— start EXTRACTED TEXT —

# Wrist alignment in punches



## Kenpomachine (Sep 7, 2003)

Working on the bag the other day I noticed that my wrist alignment, while being correct for vertical punches, was not for regular front punches . I mean, the contact surface was smaller for the horizontal punches than for the verticals.

Am I doing something wrong? Because changing the wrist alignment for the horizontal punches I don't feel as confident of the power I can transfer to the target.  The wrist position feels more forced and weak.

I'll appreciate your comments on this, gentlemen. :asian:


----------



## pknox (Sep 7, 2003)

It actually makes perfect sense that it would be easier to align the wrist in a vertical punch, if you think about biomechanics.  When you punch a target, force is distributed throughout your body - but the areas that take the brunt of the force are the hand, wrist, forearm, and shoulder.  When you make a classic reverse punch (fist parallel to the floor), the two bones in your forearm, the radius and ulna, actually twist.  This puts these bones at a bit of a risk.  The way your body compensates biomechanically is by dispersing more force to the wrist, and less to the forearm - that way there is less of a risk of breakage of the two forearm bones.  By contrast, when you make a vertical fist, the forearm bones are not twisted, but are still in their natural position.  The force is then distributed evenly across the wrist and forearm bones.  Interestingly, the force to the shoulder or hand doesn't really change in either case.

One tip I learned about keeping your wrist straight is to think of the fist and elbow making a straight line.  Even when you're punching down on a target (say hitting someone in the face while you have them mounted) your elbow should not be above your wrist.  Now, I know that because those two joints are actually connected by the forearm, which can't move, it is technically impossible to get your elbow above (or below) your wrist - but for some reason, thinking of that straight line tended to help me.

Did you actually feel the wrist move?  If so, was it up and down or side to side?


----------



## WhiteTiger (Sep 7, 2003)

The forearm is unique in its structure in that the two bones, the radial and ulna, change relative position as your thumb rotates in relation to your elbow joint.  Between the two bones is a web of tendons which limit their seperation.  When the forearm is rotated to its limit one way the bones overlap bracing eachother forming essentially a triangle or truss which is exstreamly good at distributing force.  When the forearm is rotated to its limit the other way the bones are essentially parallel and the web of tendons is drawn tight.  This forms an eye beam like structure which is resistant to compression and torsion forces.  But if your forearm is between these two limits, you have two seperate unconnected, unsupported bones which can slip, flex, or break.

— end EXTRACTED TEXT —
— start MATERIAL PROVIDED —

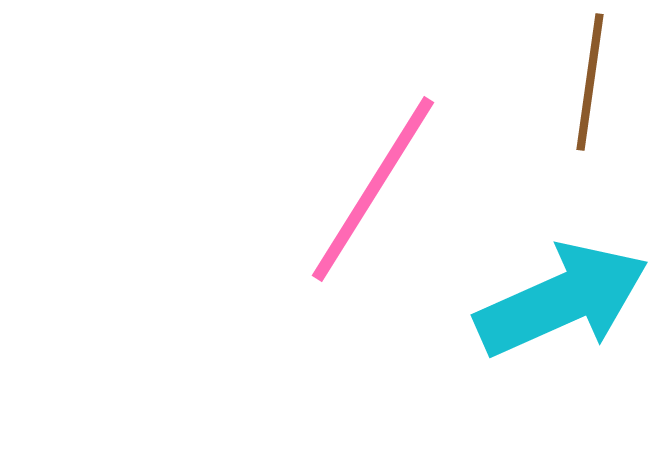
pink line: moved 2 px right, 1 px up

— end MATERIAL PROVIDED —

**GIVEN INSTRUCTION:**
In the forum thread on wrist alignment, change "horizontal punches" to "flat-fist punches" and write out the passage between "Working on the" and "forced and weak.", inclusive. The data shown here are separate from the forum thread on wrist alignment.

**CORRECT RESULT:**
Working on the bag the other day I noticed that my wrist alignment, while being correct for vertical punches, was not for regular front punches . I mean, the contact surface was smaller for the flat-fist punches than for the verticals.

Am I doing something wrong? Because changing the wrist alignment for the flat-fist punches I don't feel as confident of the power I can transfer to the target.  The wrist position feels more forced and weak.